[Start Document segment]

I have heard stories, horrible tales, that enemy combatants in an guerilla war in the Middle East were handed over by the United States and imprisoned. Once these poor unfortunates were in prison, they suffered horrific psychological, physical, and sexual abuse. Torture and rape was rampant. The evidence became clear when the perpetrators provided it themselves with videos and photographs chronicling their own crimes.

I am, of course, writing here about Abu Graib, one of the dark moments of American history. The United States of America is a great democracy with one of the freest presses in the world. Even there, the government did everything in its power to suppress knowledge of the horrors that were perpetrated in Iraq.

By comparison with Afghanistan, the United States is Utopia or the New Jerusalem. George W. Bush might have “stolen” an election with a few hanging chads. Hamid Karzai’s henchmen stuffed hundreds of thousands, maybe a million, illicit ballots into the box to get their man democratically re-elected.

Transparency International regularly ranks countries according to a Corruption Perception Index. New Zealand stands at the top, scoring 9.4 out of 10. Sweden is 9.2. The United States is a respectable, but not admirable, 7.5.

What about Afghanistan? Afghanistan rates 1.3, the second lowest in the world, behind only the pirates of Somalia at 1.1. When people see your country as significantly more corrupt than Myamar, Cambodia, and the Democratic Republic of Congo, you have an image problem. When you get 1.3 people can think that Robert Mubage’s Zimbabwe at 2.2 is less corrupt than you are, you have a real image problem.

[End Document segment]

- Tasks to complete:
1. In the passage on Afghan corruption, what score does Sweden receive on the Corruption Perception Index?
2. Transcribe the part of the passage on Afghan corruption that opens with the words containing "I am, of course, writing" and closes with "not admirable, 7.5.".
The listing after this text comes from a separate source.

[Start Data extract]

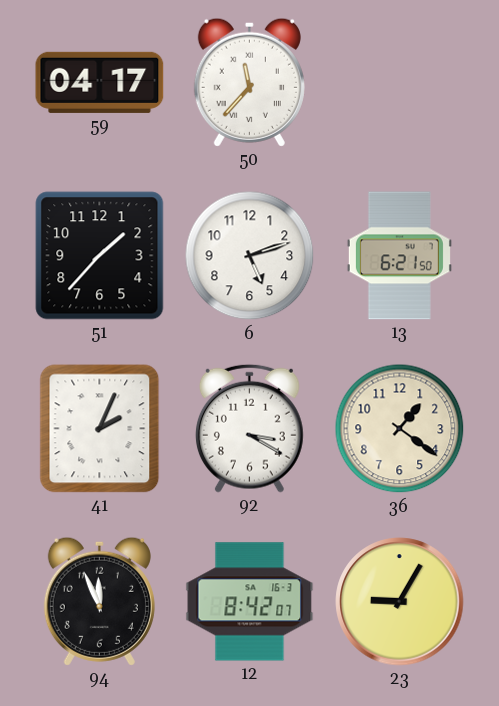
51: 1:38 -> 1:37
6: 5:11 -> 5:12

[End Data extract]

- Solutions below:
1. Sweden scores 9.2.

2.
I am, of course, writing here about Abu Graib, one of the dark moments of American history. The United States of America is a great democracy with one of the freest presses in the world. Even there, the government did everything in its power to suppress knowledge of the horrors that were perpetrated in Iraq.

By comparison with Afghanistan, the United States is Utopia or the New Jerusalem. George W. Bush might have “stolen” an election with a few hanging chads. Hamid Karzai’s henchmen stuffed hundreds of thousands, maybe a million, illicit ballots into the box to get their man democratically re-elected.

Transparency International regularly ranks countries according to a Corruption Perception Index. New Zealand stands at the top, scoring 9.4 out of 10. Sweden is 9.2. The United States is a respectable, but not admirable, 7.5.